Passage shown →
Browser Fingerprinting: How You're Tracked Without Cookies¶
Fingerprinting identifies your browser from a combination of system characteristics without cookies, history, or other common tracking vectors. It survives private browsing, cookie clearing, and most tracker blockers. But there's a lot we can do to beat this mysterious form of tracking.
π The Basics¶
What It Is¶
Browser fingerprinting is a tracking technique that identifies your browser and other devices by collecting a set of characteristics about your system and combining them into a unique identifier. Unlike cookies, it stores nothing on your device. There's nothing to clear, nothing to block at the storage level, and no indication visible to you that it's happening.
The technique works because the combination of ordinary, individually unremarkable attributes like your screen resolution, your time zone, your installed fonts, the way your graphics hardware renders a specific shape, and many other inherent attributes of your device(s) produces a profile that is statistically unique to your device. You can delete every cookie in your browser, open a private window, and block every known tracker, and a fingerprinting script can still identify you the moment a page loads.
How It Works¶
When your browser loads a page, JavaScript running on that page can query your browser about your system. The process is passive, invisible, and requires no permission from you.
Some Attributes That Make Up a Fingerprint¶
- Canvas fingerprinting: a script draws an invisible image in an off-screen canvas element and reads back the pixel data. Because the image is rendered by your specific combination of graphics hardware, drivers, and operating system, the output differs subtly between devices. This is one of the most determinative signals.
- WebGL fingerprinting: similar to canvas, but using 3D rendering. The GPU model and driver version produce characteristic variations in how scenes are rendered, even when the input is identical.
- Audio context fingerprinting: measures how your system processes audio through the browser's Web Audio API. Hardware and OS differences produce measurable variation in the output waveform.
- Installed fonts: your browser can be queried about which fonts are available on your system. The specific set of fonts can differ meaningfully between users.
- User agent string: sent automatically with every browser request. Contains your browser name, version, and operating system. Readable by any server you connect to without any JavaScript needed.
- Screen resolution and color depth, time zone, language settings, browser plugins and extensions: each when combined can narrow the population of matching browsers dramatically.
- Behavioral signals: fingerprinting can extend beyond static attributes to include typing patterns, mouse movement dynamics, and interaction timing. These behavioral biometrics are harder to spoof and can achieve high identification accuracy even when static signals are partially randomized.
Combined, these signals can make browsers unique or near-unique. Early large-scale studies like the EFF's Panopticlick research (Eckersley, 2010) found 83.6β94.2% of fingerprints were unique across nearly half a million browsers; more sophisticated techniques using OS and hardware-level signals have achieved up to 99% uniqueness in research settings (Cao et al., NDSS 2017). The exact figure varies by method, but the practical conclusion is consistent: for most browsers with no active mitigation, the fingerprint is unique or near-unique.

Required actions →
A. Write out the section of the browser fingerprinting article starting at the words "π The Basics¶" and ending after "that it's happening.".
B. In the browser fingerprinting article, which browser API does audio context fingerprinting measure your system through?

Extracted material →
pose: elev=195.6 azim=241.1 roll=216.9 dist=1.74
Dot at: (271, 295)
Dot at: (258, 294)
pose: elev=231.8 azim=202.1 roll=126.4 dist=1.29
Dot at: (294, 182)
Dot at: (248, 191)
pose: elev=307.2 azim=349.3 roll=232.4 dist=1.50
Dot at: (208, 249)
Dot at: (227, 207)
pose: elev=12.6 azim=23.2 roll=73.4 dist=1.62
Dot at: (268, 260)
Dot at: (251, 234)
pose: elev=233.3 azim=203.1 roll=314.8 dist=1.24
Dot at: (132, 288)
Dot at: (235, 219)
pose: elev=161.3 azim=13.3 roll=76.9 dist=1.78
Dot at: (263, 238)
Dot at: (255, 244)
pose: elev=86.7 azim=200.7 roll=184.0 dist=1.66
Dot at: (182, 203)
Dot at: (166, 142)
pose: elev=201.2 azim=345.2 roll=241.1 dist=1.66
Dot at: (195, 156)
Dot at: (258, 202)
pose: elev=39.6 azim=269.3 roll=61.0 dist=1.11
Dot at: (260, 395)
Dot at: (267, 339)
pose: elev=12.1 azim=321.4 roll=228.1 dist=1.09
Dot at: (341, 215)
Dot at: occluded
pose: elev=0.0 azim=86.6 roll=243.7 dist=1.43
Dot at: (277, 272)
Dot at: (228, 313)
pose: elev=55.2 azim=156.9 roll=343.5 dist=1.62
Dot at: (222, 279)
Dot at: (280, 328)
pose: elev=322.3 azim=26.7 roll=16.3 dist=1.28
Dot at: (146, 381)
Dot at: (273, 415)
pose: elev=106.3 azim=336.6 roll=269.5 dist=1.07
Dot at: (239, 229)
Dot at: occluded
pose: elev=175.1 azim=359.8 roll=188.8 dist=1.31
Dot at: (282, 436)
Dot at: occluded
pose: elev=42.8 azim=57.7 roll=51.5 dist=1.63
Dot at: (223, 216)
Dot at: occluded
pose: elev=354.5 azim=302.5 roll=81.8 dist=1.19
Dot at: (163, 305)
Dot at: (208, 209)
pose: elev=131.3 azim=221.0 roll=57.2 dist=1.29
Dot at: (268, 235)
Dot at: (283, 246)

Answers for the exercise →
A.
π The Basics¶
What It Is¶
Browser fingerprinting is a tracking technique that identifies your browser and other devices by collecting a set of characteristics about your system and combining them into a unique identifier. Unlike cookies, it stores nothing on your device. There's nothing to clear, nothing to block at the storage level, and no indication visible to you that it's happening.

B. The browser's Web Audio API.